Many studies have shown that proteostasis changes with increasing age. The chronic accumulation of misfolded or unfolded proteins contributes to the development of some age-related diseases such as Alzheimer's disease, Parkinson's disease, and cataracts. The frequency of these pathologies is continuously increasing due to the rising life expectancy.
The production of chaperones in response to stress is significantly reduced with age. Studies on animal models support the hypothesis that the decline in chaperones is causally related to a decreased lifespan. Genetically modified worms and flies, for example, which produce chaperones in greater amounts, are particularly long-lived. In long-lived mouse strains, a upregulation of certain heat shock proteins has also been found.
Additionally, studies on mammalian cells show that an upregulation of SIRT1 improves the heat shock response. SIRT1 belongs to the gene family of sirtuins, which are referred to as longevity pathways due to their numerous effects related to aging.Many other experiments and studies have provided scientific evidence for the connection between chaperone levels and lifespan – naming all of them would exceed the scope of this article.
Proteostop
Medical and biological research has already done a lot of work in clarifying the issue of proteostasis, but are there already concrete approaches to stop the age-related weakening of proteostasis? In fact, there are many studies on this.

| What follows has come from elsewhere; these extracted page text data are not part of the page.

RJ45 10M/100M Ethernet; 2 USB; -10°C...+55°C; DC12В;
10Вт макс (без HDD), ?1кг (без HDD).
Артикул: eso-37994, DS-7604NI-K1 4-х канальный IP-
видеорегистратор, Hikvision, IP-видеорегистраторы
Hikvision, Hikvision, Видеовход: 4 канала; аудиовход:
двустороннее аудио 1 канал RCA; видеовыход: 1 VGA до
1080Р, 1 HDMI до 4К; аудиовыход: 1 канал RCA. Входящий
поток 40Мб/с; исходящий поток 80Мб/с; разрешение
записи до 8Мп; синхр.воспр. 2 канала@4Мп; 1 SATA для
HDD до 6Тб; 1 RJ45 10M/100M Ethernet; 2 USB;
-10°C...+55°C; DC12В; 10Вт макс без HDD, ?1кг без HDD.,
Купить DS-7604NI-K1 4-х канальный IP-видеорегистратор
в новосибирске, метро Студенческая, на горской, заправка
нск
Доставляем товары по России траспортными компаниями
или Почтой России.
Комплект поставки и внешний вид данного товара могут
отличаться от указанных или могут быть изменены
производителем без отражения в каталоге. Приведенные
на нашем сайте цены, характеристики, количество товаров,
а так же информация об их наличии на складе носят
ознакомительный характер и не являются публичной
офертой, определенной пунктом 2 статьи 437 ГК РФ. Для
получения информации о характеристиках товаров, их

One approach aims to activate chaperone-mediated protein stability and folding. In a mouse model, the pharmacological induction of a specific heat shock protein preserved muscle function and slowed the progression of certain muscle diseases.In other model organisms, researchers also used chaperones and thereby improved age-related phenotypes. The ladies of our body are therefore not only gentlewomen but also fighters on the front lines against aging.

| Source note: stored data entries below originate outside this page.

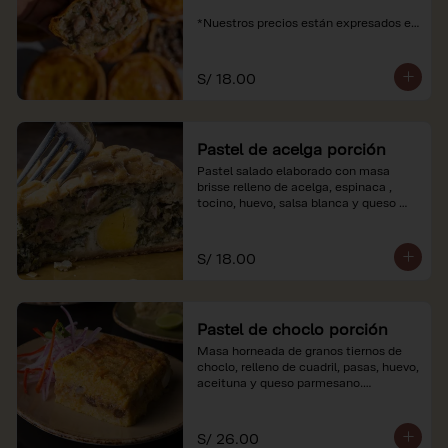
*Nuestros precios están expresados en 
soles e incluyen impuestos de ley y 
recargo al consumo.
S/ 18.00
Pastel de acelga porción
Pastel salado elaborado con masa 
brisse relleno de acelga, espinaca , 
tocino, huevo, salsa blanca y queso 
parmesano.

*Nuestros precios están expresados en 
S/ 18.00
soles e incluyen impuestos de ley y 
recargo al consumo.
Pastel de choclo porción
Masa horneada de granos tiernos de 
choclo, relleno de cuadril, pasas, huevo, 
aceituna y queso parmesano.

*Nuestros precios están expresados en 
soles e incluyen impuestos de ley y 
S/ 26.00
recargo al consumo.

Another point of approach is the proteasome and other mechanisms that serve to degrade damaged proteins, as studies show that the activity of these systems decreases with age. This was achieved with selected enzymes that have exerted their effect within this complex signaling pathway.
Supplementation with Spermidine activated, for example, the autophagy system. This refers to the degradation of damaged cellular structures (such as proteins). Simplified, autophagy functions similarly to the proteasome we know.